Exercise: From the entries that follow, copy each line containing the word "This".

Listed entries:
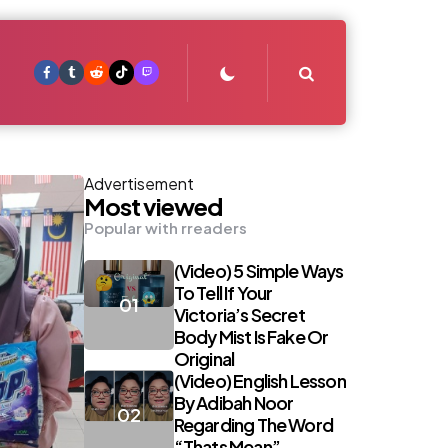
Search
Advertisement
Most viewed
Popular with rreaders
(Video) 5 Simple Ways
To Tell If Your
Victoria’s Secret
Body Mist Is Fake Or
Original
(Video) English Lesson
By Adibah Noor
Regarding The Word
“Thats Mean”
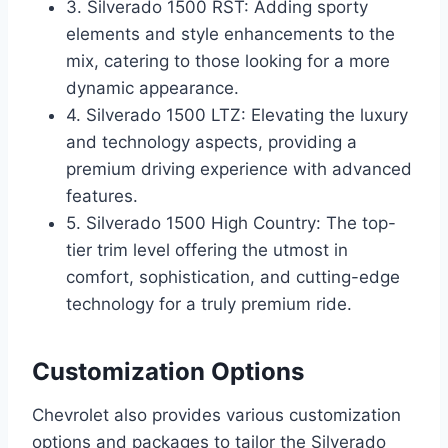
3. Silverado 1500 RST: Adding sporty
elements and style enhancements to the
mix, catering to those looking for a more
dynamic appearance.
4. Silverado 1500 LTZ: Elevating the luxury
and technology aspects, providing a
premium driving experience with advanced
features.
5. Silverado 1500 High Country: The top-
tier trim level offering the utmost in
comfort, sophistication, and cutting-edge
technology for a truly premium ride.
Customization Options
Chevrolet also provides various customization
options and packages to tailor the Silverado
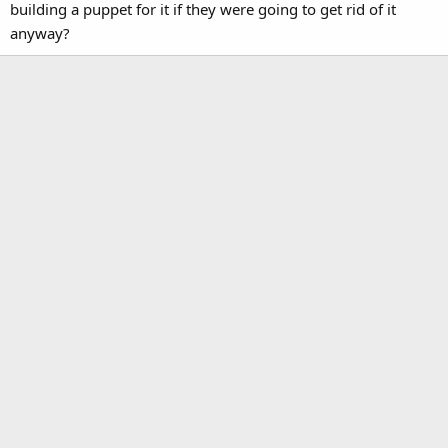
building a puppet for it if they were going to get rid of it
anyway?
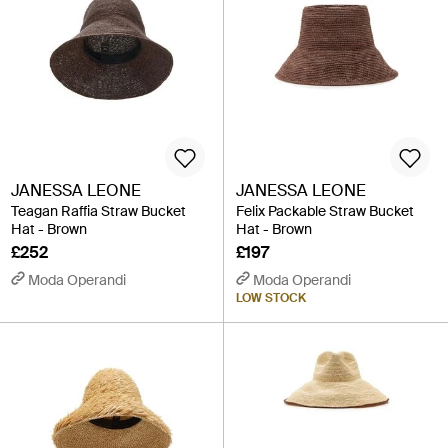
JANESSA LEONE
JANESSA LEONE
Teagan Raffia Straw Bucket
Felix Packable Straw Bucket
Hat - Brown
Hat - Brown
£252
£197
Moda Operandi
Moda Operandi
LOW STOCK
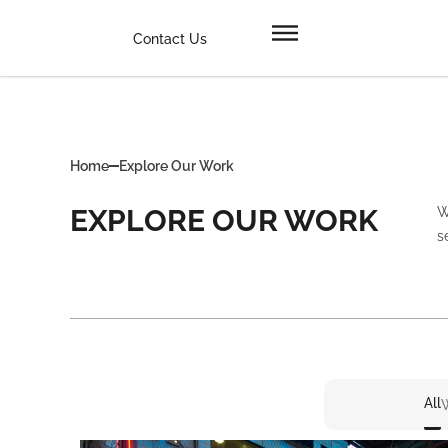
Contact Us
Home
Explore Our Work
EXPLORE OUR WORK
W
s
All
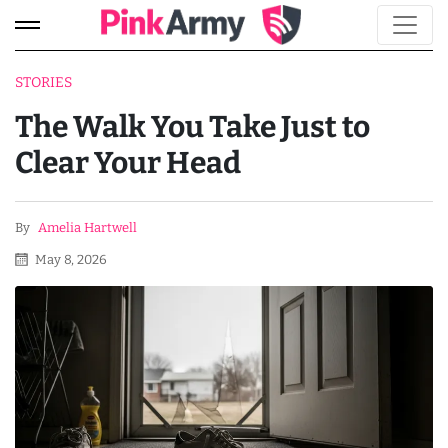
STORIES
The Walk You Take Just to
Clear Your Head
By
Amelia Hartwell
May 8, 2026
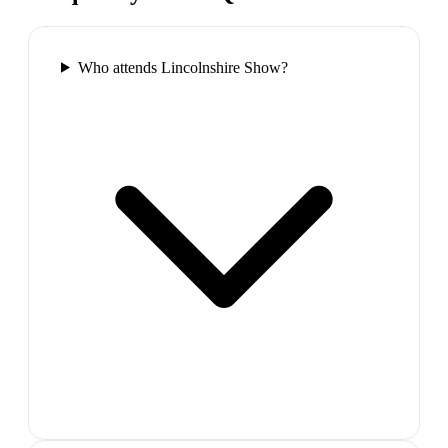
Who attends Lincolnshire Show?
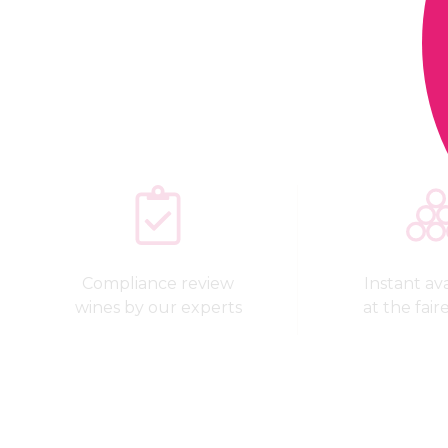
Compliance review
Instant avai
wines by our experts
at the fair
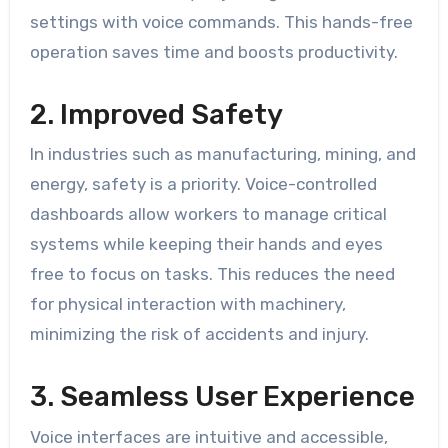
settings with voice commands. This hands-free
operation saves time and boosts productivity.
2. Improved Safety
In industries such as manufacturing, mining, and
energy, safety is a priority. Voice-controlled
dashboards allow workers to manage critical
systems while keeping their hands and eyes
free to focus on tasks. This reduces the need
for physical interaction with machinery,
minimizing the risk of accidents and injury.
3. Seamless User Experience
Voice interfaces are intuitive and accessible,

Expected answer:
settings with voice commands. This hands-free
free to focus on tasks. This reduces the need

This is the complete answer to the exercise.